Head of State: The Reasons That Hillary Should Not Be Vice President
Regarding Hillary Clinton as Barack Obama's running mate.
Originally, this seemed to be a potentially plausible choice--and if presented in the following way, could turn her divisive campaign into a potential coup as a VP candidate. The thinking was the following:
Hillary has run a divisive campaign. Now, just as the nation should mend its divisions in favor a greater unity that would serve the greater needs of our country, so now they would explicitly put these divisions behind them, in the interests of the unity that this nation, after a bitter and divisive Administration, is so in need of.
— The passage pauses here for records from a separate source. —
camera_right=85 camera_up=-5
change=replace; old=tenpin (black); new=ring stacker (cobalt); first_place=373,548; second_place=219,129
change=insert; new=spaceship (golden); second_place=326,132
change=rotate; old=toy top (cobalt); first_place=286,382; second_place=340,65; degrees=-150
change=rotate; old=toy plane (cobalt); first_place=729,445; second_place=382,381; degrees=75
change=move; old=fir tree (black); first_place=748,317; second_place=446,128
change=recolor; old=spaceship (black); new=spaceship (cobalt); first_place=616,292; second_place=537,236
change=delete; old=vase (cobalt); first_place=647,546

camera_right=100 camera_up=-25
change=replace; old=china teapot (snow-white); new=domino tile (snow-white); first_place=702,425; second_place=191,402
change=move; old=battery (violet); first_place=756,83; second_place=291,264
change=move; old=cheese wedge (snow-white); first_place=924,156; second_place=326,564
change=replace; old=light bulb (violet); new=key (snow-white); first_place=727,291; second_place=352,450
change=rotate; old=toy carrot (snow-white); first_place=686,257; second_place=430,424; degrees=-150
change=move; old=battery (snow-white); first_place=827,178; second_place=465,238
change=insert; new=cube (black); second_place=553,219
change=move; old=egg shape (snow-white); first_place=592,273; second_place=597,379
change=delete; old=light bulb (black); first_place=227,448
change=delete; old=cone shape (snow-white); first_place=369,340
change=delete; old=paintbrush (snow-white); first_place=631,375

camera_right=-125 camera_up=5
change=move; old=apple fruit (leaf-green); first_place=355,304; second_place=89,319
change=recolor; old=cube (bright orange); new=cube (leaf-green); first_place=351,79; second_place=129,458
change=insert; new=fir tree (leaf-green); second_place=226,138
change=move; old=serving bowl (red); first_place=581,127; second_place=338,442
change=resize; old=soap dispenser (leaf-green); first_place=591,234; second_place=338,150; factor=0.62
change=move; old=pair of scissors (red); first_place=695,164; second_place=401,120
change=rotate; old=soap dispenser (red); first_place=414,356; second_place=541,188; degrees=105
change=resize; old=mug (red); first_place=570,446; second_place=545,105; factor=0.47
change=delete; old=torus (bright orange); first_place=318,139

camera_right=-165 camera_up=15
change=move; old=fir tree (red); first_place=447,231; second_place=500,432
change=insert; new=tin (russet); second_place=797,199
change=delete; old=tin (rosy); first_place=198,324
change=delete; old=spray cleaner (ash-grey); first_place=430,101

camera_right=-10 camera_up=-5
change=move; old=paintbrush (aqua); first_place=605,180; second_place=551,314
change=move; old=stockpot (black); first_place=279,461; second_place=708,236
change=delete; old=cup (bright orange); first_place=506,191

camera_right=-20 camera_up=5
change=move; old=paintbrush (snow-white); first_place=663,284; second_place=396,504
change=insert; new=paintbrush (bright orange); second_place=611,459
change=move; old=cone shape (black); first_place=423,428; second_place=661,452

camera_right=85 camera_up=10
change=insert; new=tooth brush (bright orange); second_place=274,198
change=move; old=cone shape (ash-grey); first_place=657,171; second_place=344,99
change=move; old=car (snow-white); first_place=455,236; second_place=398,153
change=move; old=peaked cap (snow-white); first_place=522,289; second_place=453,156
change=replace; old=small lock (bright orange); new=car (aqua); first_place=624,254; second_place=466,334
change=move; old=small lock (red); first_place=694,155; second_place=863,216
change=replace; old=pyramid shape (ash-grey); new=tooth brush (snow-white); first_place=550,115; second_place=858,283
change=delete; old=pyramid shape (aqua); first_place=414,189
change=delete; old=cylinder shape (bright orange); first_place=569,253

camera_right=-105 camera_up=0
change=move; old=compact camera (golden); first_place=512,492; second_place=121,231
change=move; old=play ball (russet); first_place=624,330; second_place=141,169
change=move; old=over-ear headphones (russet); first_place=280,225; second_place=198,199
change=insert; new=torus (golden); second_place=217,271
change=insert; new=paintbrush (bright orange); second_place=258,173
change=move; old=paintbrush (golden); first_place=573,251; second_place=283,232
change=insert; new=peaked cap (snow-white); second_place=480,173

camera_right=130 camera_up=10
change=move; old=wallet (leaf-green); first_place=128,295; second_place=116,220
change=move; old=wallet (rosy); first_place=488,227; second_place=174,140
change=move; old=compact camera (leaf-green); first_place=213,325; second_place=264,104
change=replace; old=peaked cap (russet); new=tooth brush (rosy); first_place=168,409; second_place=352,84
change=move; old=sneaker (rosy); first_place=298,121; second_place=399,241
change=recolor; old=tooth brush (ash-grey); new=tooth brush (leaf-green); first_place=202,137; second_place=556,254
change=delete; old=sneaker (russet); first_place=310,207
This would serve as a powerful and vibrant example of the very ability to unify that Obama both offers and represents.
However, this would require a candidate that was willing to take such a position of relative shared selflessness in the interests of a greater good--while the Vice Presidency certainly offers its honors (now far beyond the "warm pitcher" of John Vance Garner's famous phrase) and positioning for later Presidential aspirations, such a plan would require the ability to think in terms of a shared effort based on the betterment of the nation, rather than in more grasping, combative and singular terms.
The Clinton camp's behavior over this past week has made such a positive scenario clearly untenable, showcasing the same characteristics that have signified her campaign throughout its long, chaotic, march--its contradictions of previous statements when such changes have a slight possibility of adding a week or two of vitality, its sudden and implausible use of populists guises and specious historical parallels for transparently opportunistic purposes, its near-hallucinogenic transmogrifications of personality and central bases for further continuation, and the central campaign tendency to place personal attainment over virtually all values that lay in its path.
These characteristics--self over nation, positioning over a consistent presentation of position, values and even self, the willingness to put personal viability over the need to transcend and transform the vast wreckage of state and international relations that remain at this critical time--are as present now, at a moment when wisdom rather than a remorseless, obdurate desperation could fill this gap, as they have been throughout much of the campaign. They would continue to make themselves present during a campaign for vice president, complicating, diminishing and often distracting, in trivial internecine battles, the message of unity and change.
Perhaps Clinton could adopt a more unifying and integrated and less grasping position on the VP subject. However, thus far, the actions of the Clinton camp have made it clear: It's time to clean the slate. Hillary Clinton should not be the Vice Presidential candidate.